I power walk back to my desk because if I walk slowly I think my legs might give way. Once safely seated behind the desk I put my head down and work steadily for the rest of the morning, interspersed with a bit of surfing, too scared to even look at or talk to Trina. She keeps looking over trying to catch my eye and just before lunch I resort to firing her an email:
Sorry, can’t talk, major cock up so have to look super busy but will tell you all about it later.
She replies in nanoseconds:
Catch up at lunch?
I daren’t risk it, I quickly tap a reply:
Top secret, too frightened to talk about it, will tell you outside of work.
Trina: Ooh, intrigued . Mine, wine? Seven o’clock?
Oh, yes please , I reply, and lots of it.
Because I have lots to talk about; not least that my world is now Jonathan free after seven long years.
The rest of the day crawls by in milliseconds – I don’t even go up to the restaurant for lunch because I know that I wouldn’t be able resist telling Trina and I also know that I’d have the bad luck of someone overhearing me blabbing about it – and the someone being the managing director – and I’d end up getting the sack.
I’m also afraid of bumping into Jonathan. Will he know that I’m the one who’s dropped him in it or has he bragged to so many people that he won’t realise it’s me? If I see him the guilt will be written all over my face and no doubt I’ll start gabbling and confessing so I need to avoid him at all costs. I keep a watch on Em’s office door but Jonathan never appears and I wonder what, if anything, will happen to him. Maybe Em will pass it onto Ed to deal with because he’s the same level as Jonathan.

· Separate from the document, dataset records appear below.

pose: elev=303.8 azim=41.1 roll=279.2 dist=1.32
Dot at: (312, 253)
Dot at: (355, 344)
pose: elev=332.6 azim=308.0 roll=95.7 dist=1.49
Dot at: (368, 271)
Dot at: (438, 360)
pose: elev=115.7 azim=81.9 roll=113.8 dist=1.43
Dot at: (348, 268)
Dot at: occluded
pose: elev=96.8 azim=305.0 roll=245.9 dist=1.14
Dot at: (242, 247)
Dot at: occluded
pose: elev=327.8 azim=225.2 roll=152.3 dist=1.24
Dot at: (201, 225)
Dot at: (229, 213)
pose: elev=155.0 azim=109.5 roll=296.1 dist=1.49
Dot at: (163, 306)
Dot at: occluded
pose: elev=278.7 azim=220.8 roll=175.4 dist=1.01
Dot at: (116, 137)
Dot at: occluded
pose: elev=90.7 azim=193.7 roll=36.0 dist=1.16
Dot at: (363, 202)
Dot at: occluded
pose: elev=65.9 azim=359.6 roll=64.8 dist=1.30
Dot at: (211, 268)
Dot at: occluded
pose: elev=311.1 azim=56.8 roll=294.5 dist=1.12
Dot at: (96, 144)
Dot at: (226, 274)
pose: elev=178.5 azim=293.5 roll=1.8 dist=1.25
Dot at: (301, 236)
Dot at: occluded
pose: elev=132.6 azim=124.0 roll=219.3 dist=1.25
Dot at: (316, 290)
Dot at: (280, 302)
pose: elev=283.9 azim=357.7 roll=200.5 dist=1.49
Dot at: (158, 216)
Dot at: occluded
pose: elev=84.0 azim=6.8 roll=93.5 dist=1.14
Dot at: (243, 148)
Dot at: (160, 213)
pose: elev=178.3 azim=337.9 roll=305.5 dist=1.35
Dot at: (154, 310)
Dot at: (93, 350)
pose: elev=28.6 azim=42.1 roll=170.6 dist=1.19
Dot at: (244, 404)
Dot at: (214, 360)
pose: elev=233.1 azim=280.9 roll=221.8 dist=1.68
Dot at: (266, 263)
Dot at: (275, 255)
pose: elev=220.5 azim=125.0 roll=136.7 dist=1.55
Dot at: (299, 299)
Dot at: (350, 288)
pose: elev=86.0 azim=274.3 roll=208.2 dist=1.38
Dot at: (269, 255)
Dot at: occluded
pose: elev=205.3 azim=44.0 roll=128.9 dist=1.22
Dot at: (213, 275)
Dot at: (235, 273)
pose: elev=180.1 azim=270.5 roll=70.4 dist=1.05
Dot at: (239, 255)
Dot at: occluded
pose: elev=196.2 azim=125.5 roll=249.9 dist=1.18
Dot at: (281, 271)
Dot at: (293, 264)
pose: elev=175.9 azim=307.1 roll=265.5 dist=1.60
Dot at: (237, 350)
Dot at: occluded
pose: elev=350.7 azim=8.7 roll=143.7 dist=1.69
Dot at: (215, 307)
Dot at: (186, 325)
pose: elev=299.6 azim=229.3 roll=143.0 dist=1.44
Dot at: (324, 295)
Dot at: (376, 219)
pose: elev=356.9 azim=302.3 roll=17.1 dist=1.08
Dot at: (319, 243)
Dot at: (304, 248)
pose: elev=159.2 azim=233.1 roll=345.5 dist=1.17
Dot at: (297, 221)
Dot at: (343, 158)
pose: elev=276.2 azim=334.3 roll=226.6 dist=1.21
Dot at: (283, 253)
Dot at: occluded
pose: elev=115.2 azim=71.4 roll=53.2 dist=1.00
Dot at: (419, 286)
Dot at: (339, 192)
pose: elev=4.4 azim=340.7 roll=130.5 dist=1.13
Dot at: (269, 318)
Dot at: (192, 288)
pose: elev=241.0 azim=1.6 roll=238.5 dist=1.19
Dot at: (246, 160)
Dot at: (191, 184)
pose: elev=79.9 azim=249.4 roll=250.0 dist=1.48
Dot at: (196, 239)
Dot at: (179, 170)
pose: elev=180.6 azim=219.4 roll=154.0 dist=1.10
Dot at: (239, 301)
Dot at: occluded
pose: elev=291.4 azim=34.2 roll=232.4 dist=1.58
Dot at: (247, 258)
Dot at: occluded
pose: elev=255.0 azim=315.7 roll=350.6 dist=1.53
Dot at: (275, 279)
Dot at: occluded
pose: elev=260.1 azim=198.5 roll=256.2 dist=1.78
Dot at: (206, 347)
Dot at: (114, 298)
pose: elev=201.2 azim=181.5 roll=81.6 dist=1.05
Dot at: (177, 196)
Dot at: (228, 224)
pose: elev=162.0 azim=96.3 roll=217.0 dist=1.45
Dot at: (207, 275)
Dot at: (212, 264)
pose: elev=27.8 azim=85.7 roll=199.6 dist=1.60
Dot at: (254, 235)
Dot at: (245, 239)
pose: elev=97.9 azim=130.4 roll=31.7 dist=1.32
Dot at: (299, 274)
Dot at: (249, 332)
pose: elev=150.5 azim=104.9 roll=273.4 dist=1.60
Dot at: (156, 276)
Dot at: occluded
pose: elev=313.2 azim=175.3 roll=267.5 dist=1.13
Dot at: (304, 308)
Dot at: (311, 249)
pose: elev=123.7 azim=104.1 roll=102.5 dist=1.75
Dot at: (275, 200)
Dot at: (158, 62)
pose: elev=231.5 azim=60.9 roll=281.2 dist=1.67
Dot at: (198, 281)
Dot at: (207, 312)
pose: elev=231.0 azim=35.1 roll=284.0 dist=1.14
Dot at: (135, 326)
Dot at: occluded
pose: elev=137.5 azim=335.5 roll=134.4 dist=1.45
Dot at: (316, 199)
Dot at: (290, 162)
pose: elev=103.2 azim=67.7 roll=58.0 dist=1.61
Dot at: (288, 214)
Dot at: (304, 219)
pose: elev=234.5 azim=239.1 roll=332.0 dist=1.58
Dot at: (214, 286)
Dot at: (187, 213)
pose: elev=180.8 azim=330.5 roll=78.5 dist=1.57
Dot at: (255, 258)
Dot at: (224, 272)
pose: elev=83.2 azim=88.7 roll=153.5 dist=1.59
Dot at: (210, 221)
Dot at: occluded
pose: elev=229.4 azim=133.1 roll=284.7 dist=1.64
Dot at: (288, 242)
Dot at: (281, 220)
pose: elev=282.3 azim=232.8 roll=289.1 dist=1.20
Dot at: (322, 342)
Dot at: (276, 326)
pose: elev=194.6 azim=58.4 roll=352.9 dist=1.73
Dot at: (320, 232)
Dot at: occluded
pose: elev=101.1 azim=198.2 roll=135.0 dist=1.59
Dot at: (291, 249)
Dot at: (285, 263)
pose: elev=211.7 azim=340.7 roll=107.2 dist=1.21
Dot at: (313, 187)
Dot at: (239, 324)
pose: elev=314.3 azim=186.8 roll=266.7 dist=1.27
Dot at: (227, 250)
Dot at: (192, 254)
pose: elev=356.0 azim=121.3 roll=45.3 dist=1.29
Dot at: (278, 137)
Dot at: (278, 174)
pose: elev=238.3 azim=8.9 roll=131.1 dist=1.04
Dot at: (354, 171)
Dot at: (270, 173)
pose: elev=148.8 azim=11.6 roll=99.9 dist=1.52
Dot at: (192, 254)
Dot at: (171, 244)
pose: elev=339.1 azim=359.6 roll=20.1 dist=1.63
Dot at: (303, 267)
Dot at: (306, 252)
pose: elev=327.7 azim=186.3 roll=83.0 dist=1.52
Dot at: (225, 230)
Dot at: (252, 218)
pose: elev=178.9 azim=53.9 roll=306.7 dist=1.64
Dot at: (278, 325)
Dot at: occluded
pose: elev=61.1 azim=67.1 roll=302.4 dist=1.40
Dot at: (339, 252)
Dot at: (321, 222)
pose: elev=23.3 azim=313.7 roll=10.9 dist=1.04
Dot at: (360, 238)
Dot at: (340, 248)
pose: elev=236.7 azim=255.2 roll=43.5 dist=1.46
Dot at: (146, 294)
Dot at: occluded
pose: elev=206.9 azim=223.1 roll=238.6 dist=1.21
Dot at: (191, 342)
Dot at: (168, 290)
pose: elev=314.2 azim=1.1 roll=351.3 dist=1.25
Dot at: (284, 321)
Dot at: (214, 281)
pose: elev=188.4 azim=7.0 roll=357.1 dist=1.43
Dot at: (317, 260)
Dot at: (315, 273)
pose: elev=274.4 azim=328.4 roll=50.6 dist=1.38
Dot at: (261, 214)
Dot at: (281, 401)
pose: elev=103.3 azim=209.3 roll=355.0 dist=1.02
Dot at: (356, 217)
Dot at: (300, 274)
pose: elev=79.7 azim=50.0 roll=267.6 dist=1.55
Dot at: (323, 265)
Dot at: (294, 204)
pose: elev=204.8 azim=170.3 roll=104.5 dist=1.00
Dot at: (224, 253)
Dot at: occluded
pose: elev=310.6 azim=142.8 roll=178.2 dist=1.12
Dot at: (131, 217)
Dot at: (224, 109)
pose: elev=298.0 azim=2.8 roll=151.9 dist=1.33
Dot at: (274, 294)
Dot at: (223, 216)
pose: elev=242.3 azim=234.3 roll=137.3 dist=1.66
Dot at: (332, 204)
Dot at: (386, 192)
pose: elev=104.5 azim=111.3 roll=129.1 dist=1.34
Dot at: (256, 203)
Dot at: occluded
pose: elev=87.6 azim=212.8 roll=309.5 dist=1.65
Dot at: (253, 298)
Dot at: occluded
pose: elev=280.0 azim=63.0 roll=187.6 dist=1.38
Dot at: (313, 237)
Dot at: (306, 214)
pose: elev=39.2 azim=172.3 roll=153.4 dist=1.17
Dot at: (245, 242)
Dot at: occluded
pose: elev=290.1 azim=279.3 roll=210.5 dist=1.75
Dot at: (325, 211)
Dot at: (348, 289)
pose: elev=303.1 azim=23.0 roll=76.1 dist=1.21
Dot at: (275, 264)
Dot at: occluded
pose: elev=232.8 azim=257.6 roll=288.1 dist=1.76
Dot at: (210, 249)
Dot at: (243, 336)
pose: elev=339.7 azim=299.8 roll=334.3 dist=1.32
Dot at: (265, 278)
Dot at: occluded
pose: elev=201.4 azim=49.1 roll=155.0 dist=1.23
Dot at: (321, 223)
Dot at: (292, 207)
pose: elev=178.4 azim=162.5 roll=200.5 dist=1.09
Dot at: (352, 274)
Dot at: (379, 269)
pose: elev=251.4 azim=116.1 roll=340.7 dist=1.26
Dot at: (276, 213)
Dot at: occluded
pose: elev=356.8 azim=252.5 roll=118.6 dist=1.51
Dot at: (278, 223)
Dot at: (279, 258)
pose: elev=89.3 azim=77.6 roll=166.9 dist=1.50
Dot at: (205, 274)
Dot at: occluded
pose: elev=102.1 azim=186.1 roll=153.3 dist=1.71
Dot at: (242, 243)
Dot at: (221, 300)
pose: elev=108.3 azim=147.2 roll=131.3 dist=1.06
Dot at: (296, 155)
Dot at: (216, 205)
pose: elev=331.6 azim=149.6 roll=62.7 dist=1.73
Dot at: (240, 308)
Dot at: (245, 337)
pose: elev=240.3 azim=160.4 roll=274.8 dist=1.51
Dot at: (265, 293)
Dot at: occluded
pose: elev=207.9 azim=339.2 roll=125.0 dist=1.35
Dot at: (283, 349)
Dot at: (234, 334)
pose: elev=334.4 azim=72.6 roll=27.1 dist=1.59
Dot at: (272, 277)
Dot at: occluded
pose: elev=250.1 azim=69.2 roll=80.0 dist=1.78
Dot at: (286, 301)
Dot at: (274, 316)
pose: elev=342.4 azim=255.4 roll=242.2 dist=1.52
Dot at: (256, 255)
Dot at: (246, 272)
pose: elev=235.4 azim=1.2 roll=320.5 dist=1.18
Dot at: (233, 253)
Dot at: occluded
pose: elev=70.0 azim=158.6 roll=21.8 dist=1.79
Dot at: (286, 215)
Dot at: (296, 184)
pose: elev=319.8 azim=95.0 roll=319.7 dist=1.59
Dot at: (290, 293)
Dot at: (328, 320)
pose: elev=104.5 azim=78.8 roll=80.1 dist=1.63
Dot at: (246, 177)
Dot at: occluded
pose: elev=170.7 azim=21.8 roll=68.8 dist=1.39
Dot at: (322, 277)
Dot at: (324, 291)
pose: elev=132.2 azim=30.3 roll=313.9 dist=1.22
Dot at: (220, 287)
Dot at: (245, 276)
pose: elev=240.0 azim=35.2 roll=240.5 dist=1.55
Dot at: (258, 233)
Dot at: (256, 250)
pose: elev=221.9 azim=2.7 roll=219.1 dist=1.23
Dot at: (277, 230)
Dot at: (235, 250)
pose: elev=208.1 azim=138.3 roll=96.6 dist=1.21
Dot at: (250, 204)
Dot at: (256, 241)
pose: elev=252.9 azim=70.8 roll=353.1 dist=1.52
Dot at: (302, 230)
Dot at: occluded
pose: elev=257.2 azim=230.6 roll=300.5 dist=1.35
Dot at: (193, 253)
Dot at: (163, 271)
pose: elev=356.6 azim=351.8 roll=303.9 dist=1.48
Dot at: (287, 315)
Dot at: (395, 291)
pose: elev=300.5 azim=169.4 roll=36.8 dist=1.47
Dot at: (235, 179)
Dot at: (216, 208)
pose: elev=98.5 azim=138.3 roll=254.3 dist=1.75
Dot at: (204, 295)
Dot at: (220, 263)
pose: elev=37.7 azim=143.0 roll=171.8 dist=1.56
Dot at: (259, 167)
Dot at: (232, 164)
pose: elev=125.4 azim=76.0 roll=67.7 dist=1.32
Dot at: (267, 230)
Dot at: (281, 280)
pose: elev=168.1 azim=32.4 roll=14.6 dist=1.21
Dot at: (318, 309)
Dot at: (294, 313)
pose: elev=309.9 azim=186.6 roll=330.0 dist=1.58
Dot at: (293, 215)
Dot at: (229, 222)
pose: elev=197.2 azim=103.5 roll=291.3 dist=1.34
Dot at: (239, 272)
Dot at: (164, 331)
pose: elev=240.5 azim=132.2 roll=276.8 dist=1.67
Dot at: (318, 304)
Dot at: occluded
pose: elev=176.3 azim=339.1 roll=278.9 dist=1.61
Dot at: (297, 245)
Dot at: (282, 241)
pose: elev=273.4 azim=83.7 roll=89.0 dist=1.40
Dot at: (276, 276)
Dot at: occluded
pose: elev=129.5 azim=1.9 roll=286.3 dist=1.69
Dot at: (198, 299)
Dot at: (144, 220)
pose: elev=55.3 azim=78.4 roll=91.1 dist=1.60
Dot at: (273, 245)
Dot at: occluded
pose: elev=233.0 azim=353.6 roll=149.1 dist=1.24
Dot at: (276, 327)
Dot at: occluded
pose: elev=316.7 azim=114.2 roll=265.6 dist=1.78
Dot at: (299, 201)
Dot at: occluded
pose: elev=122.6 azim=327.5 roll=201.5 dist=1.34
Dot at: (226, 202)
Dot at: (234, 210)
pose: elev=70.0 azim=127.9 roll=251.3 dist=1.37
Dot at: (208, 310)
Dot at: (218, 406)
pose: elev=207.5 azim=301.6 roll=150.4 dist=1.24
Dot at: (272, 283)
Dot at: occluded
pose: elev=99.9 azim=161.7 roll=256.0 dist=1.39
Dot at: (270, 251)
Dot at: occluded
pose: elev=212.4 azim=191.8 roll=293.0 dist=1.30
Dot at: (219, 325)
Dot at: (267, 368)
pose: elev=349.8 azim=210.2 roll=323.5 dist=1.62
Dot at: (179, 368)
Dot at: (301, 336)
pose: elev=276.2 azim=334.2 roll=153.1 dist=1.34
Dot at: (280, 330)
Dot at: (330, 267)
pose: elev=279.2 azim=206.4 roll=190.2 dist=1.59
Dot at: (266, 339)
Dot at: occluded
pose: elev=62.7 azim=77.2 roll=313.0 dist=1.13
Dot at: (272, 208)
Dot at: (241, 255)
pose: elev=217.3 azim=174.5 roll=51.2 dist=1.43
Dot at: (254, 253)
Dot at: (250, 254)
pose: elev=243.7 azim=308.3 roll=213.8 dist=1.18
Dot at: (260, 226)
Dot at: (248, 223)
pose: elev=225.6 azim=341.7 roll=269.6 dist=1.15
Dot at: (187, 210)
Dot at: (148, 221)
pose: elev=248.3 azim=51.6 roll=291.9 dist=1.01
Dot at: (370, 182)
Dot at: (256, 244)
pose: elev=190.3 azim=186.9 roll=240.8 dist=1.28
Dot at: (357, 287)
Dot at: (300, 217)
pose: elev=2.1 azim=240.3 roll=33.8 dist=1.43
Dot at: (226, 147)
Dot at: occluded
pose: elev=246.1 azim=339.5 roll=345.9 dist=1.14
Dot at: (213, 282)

Or if they are an item maybe she’ll keep quiet about it – she knows I’m not going to be telling anyone.
At last, when home time is finally within sight, at four forty-five, just as I thought I’d got away with nothing else
going wrong, an email from Em pops into my inbox. I stare at it. I could leave it until tomorrow, put it off – but really, what would be the point? I’d only fret about it all night, wondering what it says. I click on it quickly before I can change my mind.
Rebecca
Your holiday request has been approved by Ed, please update your office diary accordingly.
Em
Well, whatever I was expecting, it wasn’t that.
✽✽✽
We’re on our second glass of wine and it’s only seven thirty, although in all fairness I arrived at Trina’s early. Flynn was working late and as he’d pre-warned me that he wouldn’t be home I dispensed with any pretence of cooking a meal and made myself a cheese and pickle sandwich for dinner followed by six chocolate digestives. I wish I hadn’t eaten the biscuits now because Trina has produced some very tasty looking nuts and crispy type things and vegetable rolls which are my absolute favourite but I’m can’t do them justice because I’m full.
Pig, shouts the Beccabird, right on cue, but I ignore her.
‘Six weeks!’ Trina shrieks. ‘She gave you six weeks holiday – in one go?’
‘She did, I couldn’t believe it, I thought she’d make sure Ed refused it after I blabbed my mouth off but she didn’t. I’ve got to be honest, Trina, she’s gone right up in my estimation, I think I might have misjudged her.’
‘Me too,’ agrees Trina. ‘Though to be honest, I can’t really complain about her ‘cos I’ve never had that much to do with her. And the few occasions that I have she’s been okay, not particularly friendly, but nice enough.’ Trina takes a gulp of her wine. ‘More importantly, how am I going to manage with my bestest chum being away for six whole weeks? I’ll go mad with just the youngsters for company!’
I laugh and realise that although I’ve only known Trina for a short time I feel as if we’ve been friends for years and I feel so happy that she thinks the same.